Text Mining with I-Analyzer & R

Author

Research Data Management Support

Published

April 25, 2023

Welcome

Text mining methods are quickly gaining popularity among researchers, including those from Law, Economics and Governance (LEG) disciplines. Text mining exploits sizeable collections of digitized texts for automatic analysis, using software such as R or Python. For example, newspaper articles have been to measure economic sentiments and digitized court records to analyze the evolution of jurisdiction.

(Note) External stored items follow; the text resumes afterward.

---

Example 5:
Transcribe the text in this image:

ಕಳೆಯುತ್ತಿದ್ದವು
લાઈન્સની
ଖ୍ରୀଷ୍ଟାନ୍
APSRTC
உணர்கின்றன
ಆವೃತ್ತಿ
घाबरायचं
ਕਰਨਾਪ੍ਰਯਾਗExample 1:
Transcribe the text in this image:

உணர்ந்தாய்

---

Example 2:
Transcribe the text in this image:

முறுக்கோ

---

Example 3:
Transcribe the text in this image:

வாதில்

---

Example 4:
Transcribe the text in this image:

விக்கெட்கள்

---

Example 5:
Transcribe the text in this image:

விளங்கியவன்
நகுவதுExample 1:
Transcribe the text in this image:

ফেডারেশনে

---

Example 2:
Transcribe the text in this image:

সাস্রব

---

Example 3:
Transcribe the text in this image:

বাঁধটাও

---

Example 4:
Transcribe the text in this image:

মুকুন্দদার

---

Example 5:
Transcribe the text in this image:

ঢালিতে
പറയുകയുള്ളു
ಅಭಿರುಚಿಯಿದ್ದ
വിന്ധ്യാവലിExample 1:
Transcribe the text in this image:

In this course, we will get you up to speed with a simple workflow for data-driven research using digitized text collections, and learn to reflect on the pros and cons of using methods like these. We will start with selecting relevant texts in iAnalyzer and creating a dataset based on your own research question. After an introduction to R, you will gradually learn to analyze your dataset. This also allows you to develop general skills in R that are becoming ever more useful in the complex analysis of data. By the end of the course, you will be able to answer a simple research question based on your dataset, and to use an ‘Open Science’ approach to report on your workflow and the pros and cons of text-mining.

After completing this module, students will be able to:

  • process substantial datasets containing textual information;

  • select subsets of digitized text collections such as newspapers for analysis;

  • import and harmonize textual data in R;

  • visualize textual data using n-grams and relations between words;

  • automatically identify themes and subjects within textual data (topic modeling);

  • reflect on the benefits and drawbacks of using text-mining methods for research.